Pollack invited Asimov to his own office to give him an honorary diploma. But first, Pollack made Asimov complete a few Columbia College requirements, including the swim test. Rather than taking him down to Dodge Fitness Center, he got creative. “I invited him to my office. I had a bucket of water and I said, ‘Take off your shoe and put your foot in it,’” Pollack tells me, and I try to imagine his organized office with bucket on the floor, water spilling out of the sides. “He did, and I said, ‘You just passed the swim test,’” Pollack recalls. It was as simple as that.

And to Pollack, it was one small thing he could do after discovering the history of SLJC. “That, I think, is the low point of Columbia's self-regard as protecting some ideal of humanity from the lesser people,” Pollack says.

So how did Columbia get from the discrimination of Jewish students to a campus that promotes diversity and inclusion? Change certainly didn’t come quickly. Schoolwide discussions of the “Jewish Problem” were still held regularly through the 1940s. New York City held a rally for Hitler in 1939. As the 20th century progressed, more Jewish students began attending Columbia College. There were no longer publicized discussions about a “Jewish Problem.” Jewish students were allowed to miss class on Jewish holidays starting in the 1950s.

Even in the beginning of the 20th century, Jewish students had a presence on campus. There were Jewish studies programs, Jewish student dances, Jewish academic societies, and other Jewish clubs, including the Jewish Theater Ensemble, that began to appear on campus. In the 1970s, the Council of Jewish Organizations gained popularity at Columbia, and led groups such as the Jewish Defense League, which was popular among both the student population and the surrounding community.
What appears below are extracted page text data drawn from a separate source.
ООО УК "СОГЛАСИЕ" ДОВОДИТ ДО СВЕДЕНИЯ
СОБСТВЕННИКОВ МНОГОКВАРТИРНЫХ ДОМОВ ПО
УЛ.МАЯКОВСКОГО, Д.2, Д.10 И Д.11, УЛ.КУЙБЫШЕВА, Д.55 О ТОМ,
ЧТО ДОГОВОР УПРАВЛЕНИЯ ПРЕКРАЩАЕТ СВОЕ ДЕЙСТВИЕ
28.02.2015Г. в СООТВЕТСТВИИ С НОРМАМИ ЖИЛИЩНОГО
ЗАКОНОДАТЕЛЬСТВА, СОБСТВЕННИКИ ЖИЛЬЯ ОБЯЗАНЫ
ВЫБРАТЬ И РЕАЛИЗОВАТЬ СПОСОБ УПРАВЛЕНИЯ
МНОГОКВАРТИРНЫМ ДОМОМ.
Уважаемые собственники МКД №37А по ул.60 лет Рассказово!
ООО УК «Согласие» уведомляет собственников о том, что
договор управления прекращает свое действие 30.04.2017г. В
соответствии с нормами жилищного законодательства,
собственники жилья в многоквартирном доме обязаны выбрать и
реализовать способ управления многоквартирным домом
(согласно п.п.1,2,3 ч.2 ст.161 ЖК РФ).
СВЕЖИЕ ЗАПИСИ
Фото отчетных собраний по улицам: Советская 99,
Today, Columbia has many clubs centered around Judaism, such as The Current, Columbia-Barnard Jewish Voice for Peace, and more. Columbia/Barnard Hillel Kraft Center for Jewish Life has also grown significantly since its establishment.

As I speak with Hirt over the phone, we talk about the legacy of Seth Low Junior College—or lack thereof. That may be one of the key factors in how Columbia has come to be seen as having a great community of Jewish students; Columbia has forgotten about the past. It isn’t necessarily that it has been covered up. If it had been named “Seth Low Jewish College, right?” she tells me, “then I think people would remember, but the fact that the kind of anti-Semitism aspect of it is a little more subtle, it makes it more difficult to, you know, isolate like this dark period in Columbia’s history.”

Hirt reminds me that, without making a conscious effort to remember Seth Low Junior College, its existence could easily slip through the cracks. “Unless there’s effort made to memorialize something,” she says, “then it’s not going to be remembered.”

Correction: An earlier version of this article incorrectly stated that Seth Low Junior College was located in the same building as Brooklyn College. It was actually located within Brooklyn Law School. It also included a quoted section from the book "Columbia” which misrepresented the intent of its author, Frederick Keppel. Spectator and The Eye regret these errors.